After the jump is something I wrote about 18 months ago while casting about for a dissertation project. I now think that the concerns expressed in the, uh, piece are too broad to make a workable dissertation, but there are a few interesting ideas there. I'm posting it here mostly for my own use, but feel free to comment. There have been a few (very) slight edits for the purposes of clarity.

February 24, 2004

[I] Kant improved on Hume in that Kant saw that empirical reality couldn't be understood as being completely mind independent, and that, therefore, the self could not be understood as a mere passive receptor but instead took an active role in constituting reality. But Kant also held that this thought could not be seperated from rationalism. Dewey and the pragmatists were a corrective to Kant in that they showed how to harmonize empiricism with the notion of an active self.
  • One of the core problems of latter day Kantian moral theory is that of showing how pure rationality could yield an other-directed morality (that is, the problem of showing how pure rationality could lead one to value other rational agents as such). The leading Kantians of two decades ago ago offered accounts which boiled down to rational consistency, but left it unclear why agents should be committed to consistency. More recent authors (Herman, Korsgaard) have given a fuller account of the way that agents develop conceptions of value over time. These proposals solve the problem of value commitment, but fail to explain why agents are constrained to choose a conception of value that fits Kantian precepts.
  • Pragmatic thought, especially that of Dewey, also has the resources to explain the development of a conception of value over time. Unlike Kantians, pragmatists seem not to be committed to the claim that all ethical rules are linked by a core commitment to autonomy (or, to the-self-as-rational). Since this is so, pragmatists are free to say that different activities each have their own distinctive good.

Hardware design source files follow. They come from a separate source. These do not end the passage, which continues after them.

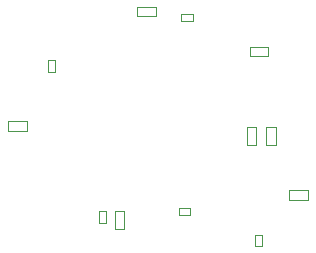
<source format=gbr>
%TF.GenerationSoftware,Altium Limited,Altium Designer,25.8.1 (18)*%
G04 Layer_Color=32896*
%FSLAX45Y45*%
%MOMM*%
%TF.SameCoordinates,E40C52F6-B12D-486C-AAC2-1DB2447C0C70*%
%TF.FilePolarity,Positive*%
%TF.FileFunction,Other,Bottom_Component_Outline*%
%TF.Part,Single*%
G01*
G75*
%TA.AperFunction,NonConductor*%
%ADD64C,0.10000*%
D64*
X4995941Y4317802D02*
X5155941D01*
Y4397801D01*
X4995941Y4317802D02*
Y4397801D01*
X5155941D01*
X6090079Y5370945D02*
X6250079D01*
X6090079Y5290945D02*
Y5370945D01*
X6250079Y5290945D02*
Y5370945D01*
X6090079Y5290945D02*
X6250079D01*
X5979316Y3486280D02*
Y3636279D01*
X5899541D02*
X5979316D01*
X5899541Y3588779D02*
Y3636279D01*
Y3486280D02*
X5979316D01*
X5899541D02*
Y3588779D01*
X7047540Y5030945D02*
X7197540D01*
X7047540Y4951169D02*
Y5030945D01*
Y4951169D02*
X7095040D01*
X7197540D02*
Y5030945D01*
X7095040Y4951169D02*
X7197540D01*
X7181290Y4200300D02*
Y4350300D01*
Y4200300D02*
X7261066D01*
Y4247800D01*
X7181290Y4350300D02*
X7261066D01*
Y4247800D02*
Y4350300D01*
X7017401Y4200300D02*
Y4350300D01*
Y4200300D02*
X7097177D01*
Y4247800D01*
X7017401Y4350300D02*
X7097177D01*
Y4247800D02*
Y4350300D01*
X5330000Y4817801D02*
X5390000D01*
Y4917801D01*
X5330000D02*
X5390000D01*
X5330000Y4817801D02*
Y4917801D01*
X6563079Y5247054D02*
Y5307054D01*
X6463079D02*
X6563079D01*
X6463079Y5247054D02*
Y5307054D01*
Y5247054D02*
X6563079D01*
X7084747Y3340000D02*
Y3440000D01*
X7144747D01*
Y3340000D02*
Y3440000D01*
X7084747Y3340000D02*
X7144747D01*
X6440079Y3666279D02*
X6540079D01*
Y3606279D02*
Y3666279D01*
X6440079Y3606279D02*
X6540079D01*
X6440079D02*
Y3666279D01*
X5765080Y3541280D02*
Y3641279D01*
X5825080D01*
Y3541280D02*
Y3641279D01*
X5765080Y3541280D02*
X5825080D01*
X7372577Y3735301D02*
X7532577D01*
Y3815300D01*
X7372577D02*
X7532577D01*
X7372577Y3735301D02*
Y3815300D01*
%TF.MD5,f30c5c89683ff5e54152e44d3c84ccfc*%
M02*

</source>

[II] Pragmatism shares with Kantianism the idea that agents ought to be responsive to other rational agents as such -- this much seems implicit in the ideal of inquiry. It is significant, however, that inquiry could be done independently. Or, to put the point another way, it is significant that it is a contingent fact that the world contains other reasoners. Our obligation to be responsive to such agents is similarly contingent.
  • Pragmatic thought provides a way to build an empirical conception of a reason responsive self. The pragmatic conception of the self is that of an agent who creates knowledge by interacting -- sometimes in a way that could be characterized as experimenting -- with the world. It turns out that some of the most salient features of the world in which we live are other other selves which interact with the world in similar ways. Moreover, these other selves both make demands on the agent and respond, sometimes favorably, to demands made by the agent. We can refer to these facts by saying that we exist in a social world. An important upshot of the fact that we live in a social world is that our interpretation of the world is fundamentally shaped by our perception of reasons. Which is to say that one of our basic projects is that of sorting out legitimate and illegitimate demands.


[III] Rawls identifies as fundamental to democratic thought the idea that the polity is composed of individuals who are capable of developing and acting on their own conception of the good. A second fundamental commitment is that this capacity justifies democratic forms of government. In particular, it justifies a commitment to democratic conceptions of equality.
  • About the only argument Rawls gives for either of these is the fact that both seem to be inseperable from a commitment to democratic forms of government. This line of thought boils down to: if you are committed to democracy, then you ought to be committed to this. But this seems circular, since the point was to justify the commitment to democracy.
  • In Theory (40), Rawls hints at another source for justifying this commitment, namely the Kantian idea of autonomy.
  • But the Kantian justification can't be satisfactory, since Kantianism isn't able to provide a compelling argument for the parallel point about individual reasoners. Pragmatism, on the other hand, does have the resources to provide an empirical account of the self which implies this claim.